Against a backdrop of growing U.S. maternal mortality, North Carolina is in the unique position to pioneer state-level legislation that addresses the social and structural determinants driving disparities at the state-level. In a new article in HPHR, GHELI Program Coordinator Tyler Fox and co-author Rishika Reddy examine the role of doulas in reducing racial disparities among birthing persons in the U.S., focusing primarily on how these care providers offer support to pregnant people during the pre-, intra-, and postpartum periods. The article delves into specific maternal mortality trends in North Carolina, the determinants—including racism—that contribute to these outcomes, and the potential a Medicaid-reimbursable doula program has to reduce maternal deaths in the state.

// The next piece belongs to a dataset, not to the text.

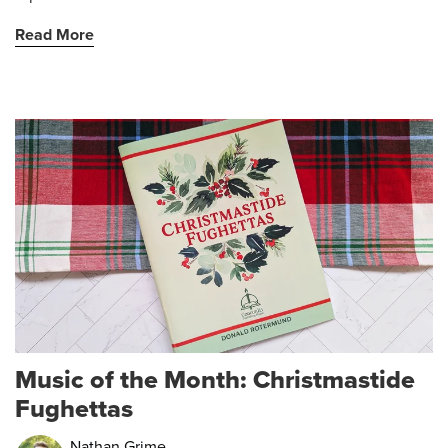
Read More
Music of the Month: Christmastide
Fughettas
Nathan Grime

North Carolina House Bill 488, note Fox and Reddy, is poised to meaningfully impact maternal and infant health outcomes in the state. Introduced in April 2021, the proposed bill directs the North Carolina Department of Health and Human Services (NCDHHS) to explore the scope of current doula services statewide, promote the availability of these services, and ultimately provide coverage for doula support under the Medicaid program. To be successful, North Carolina must learn from the legislative shortcomings in Oregon and Minnesota, financing the intervention so doulas are adequately paid for their services and do not face financial barriers when meeting state Medicaid registration and licensure requirements. Further, North Carolina has a tremendous amount to gain from implementing Medicaid-covered doula services, including improving birth outcomes for mothers and infants, lowering costly medical interventions during delivery—such as cesarean sections—and potentially creating financial savings for the state’s Medicaid program.